• TO DO:
Below is a listing. Set down exactly the lines from the one containing "#1 white lamp head (417,270,471,324)" through the one containing "Frame: camera, x", both ends included, and leave out the rest.

• DATA EXTRACTS:
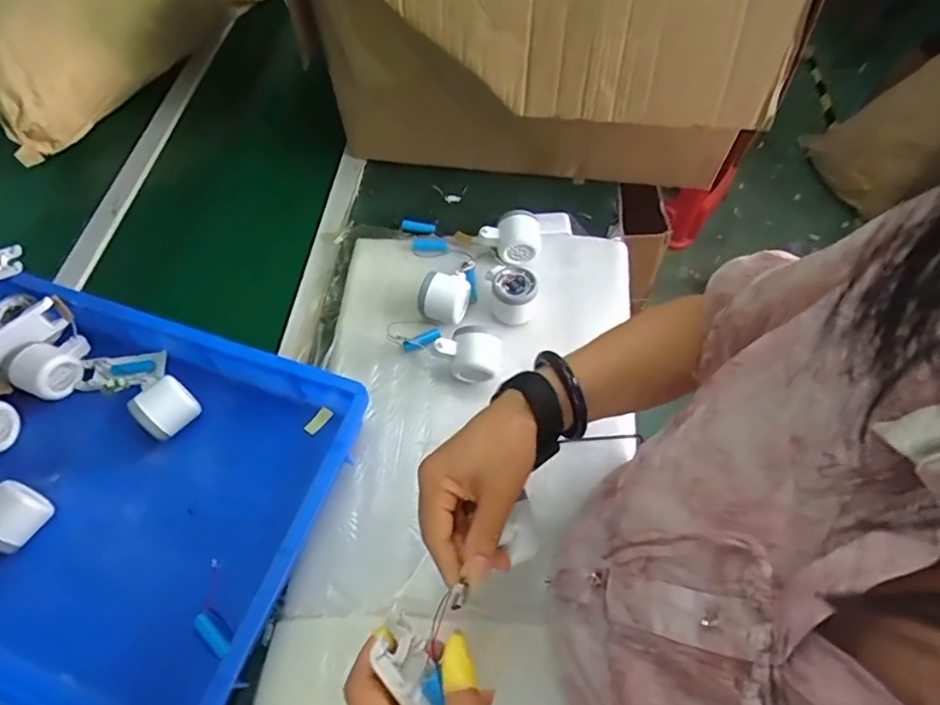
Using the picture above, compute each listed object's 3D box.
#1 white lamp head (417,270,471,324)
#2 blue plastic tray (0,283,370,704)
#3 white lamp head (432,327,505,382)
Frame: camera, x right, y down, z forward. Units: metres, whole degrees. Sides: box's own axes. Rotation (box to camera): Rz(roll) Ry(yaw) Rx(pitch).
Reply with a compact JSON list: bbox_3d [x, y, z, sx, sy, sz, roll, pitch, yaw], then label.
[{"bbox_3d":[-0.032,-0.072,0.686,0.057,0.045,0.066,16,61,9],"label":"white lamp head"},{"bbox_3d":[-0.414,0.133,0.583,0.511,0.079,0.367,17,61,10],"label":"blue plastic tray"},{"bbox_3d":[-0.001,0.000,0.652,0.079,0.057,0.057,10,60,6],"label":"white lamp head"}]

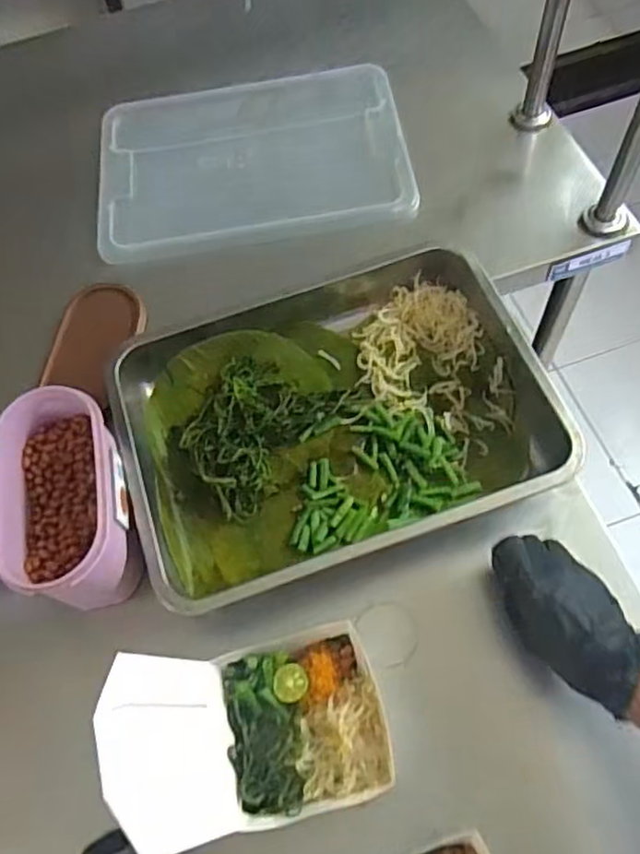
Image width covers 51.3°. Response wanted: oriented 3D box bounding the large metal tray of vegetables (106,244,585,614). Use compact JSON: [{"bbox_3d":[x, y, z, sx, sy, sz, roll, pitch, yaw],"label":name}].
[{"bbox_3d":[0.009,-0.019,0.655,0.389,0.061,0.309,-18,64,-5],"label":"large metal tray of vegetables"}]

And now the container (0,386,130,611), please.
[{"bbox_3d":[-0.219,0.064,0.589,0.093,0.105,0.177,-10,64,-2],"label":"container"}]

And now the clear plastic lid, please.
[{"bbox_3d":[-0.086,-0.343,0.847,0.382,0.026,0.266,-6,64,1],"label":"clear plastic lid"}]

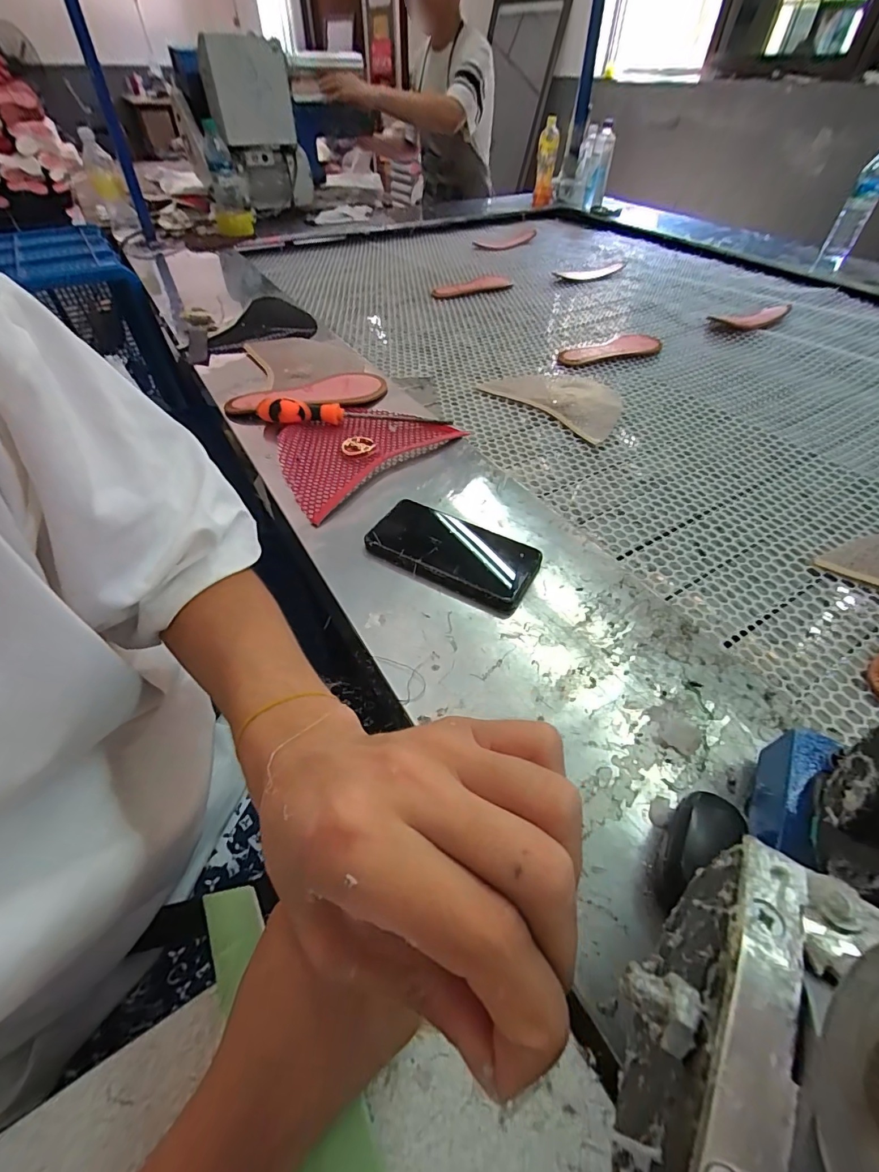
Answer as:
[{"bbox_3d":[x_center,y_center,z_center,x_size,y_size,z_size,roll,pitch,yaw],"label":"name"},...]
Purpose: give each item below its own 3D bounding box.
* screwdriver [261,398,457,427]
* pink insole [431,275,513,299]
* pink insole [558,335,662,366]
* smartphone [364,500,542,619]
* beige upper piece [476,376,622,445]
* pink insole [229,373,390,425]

---

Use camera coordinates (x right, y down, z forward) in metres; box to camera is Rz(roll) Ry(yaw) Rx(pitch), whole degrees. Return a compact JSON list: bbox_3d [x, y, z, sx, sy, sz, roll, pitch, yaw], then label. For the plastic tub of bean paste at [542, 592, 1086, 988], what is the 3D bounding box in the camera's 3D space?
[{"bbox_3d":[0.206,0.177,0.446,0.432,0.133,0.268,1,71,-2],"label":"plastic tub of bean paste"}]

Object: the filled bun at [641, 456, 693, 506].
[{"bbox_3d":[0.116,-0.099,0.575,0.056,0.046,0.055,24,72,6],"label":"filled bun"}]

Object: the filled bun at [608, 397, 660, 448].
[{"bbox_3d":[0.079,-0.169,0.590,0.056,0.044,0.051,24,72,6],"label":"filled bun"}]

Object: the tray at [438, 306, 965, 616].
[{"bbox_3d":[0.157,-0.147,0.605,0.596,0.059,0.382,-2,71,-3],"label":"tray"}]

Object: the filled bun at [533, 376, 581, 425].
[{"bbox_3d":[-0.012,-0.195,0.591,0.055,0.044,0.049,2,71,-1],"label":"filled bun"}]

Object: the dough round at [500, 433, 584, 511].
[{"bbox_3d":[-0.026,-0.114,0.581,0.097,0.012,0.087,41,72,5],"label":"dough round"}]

• RESULT:
#1 white lamp head (417,270,471,324)
#2 blue plastic tray (0,283,370,704)
#3 white lamp head (432,327,505,382)
Frame: camera, x right, y down, z forward. Units: metres, whole degrees. Sides: box's own axes. Rotation (box to camera): Rz(roll) Ry(yaw) Rx(pitch).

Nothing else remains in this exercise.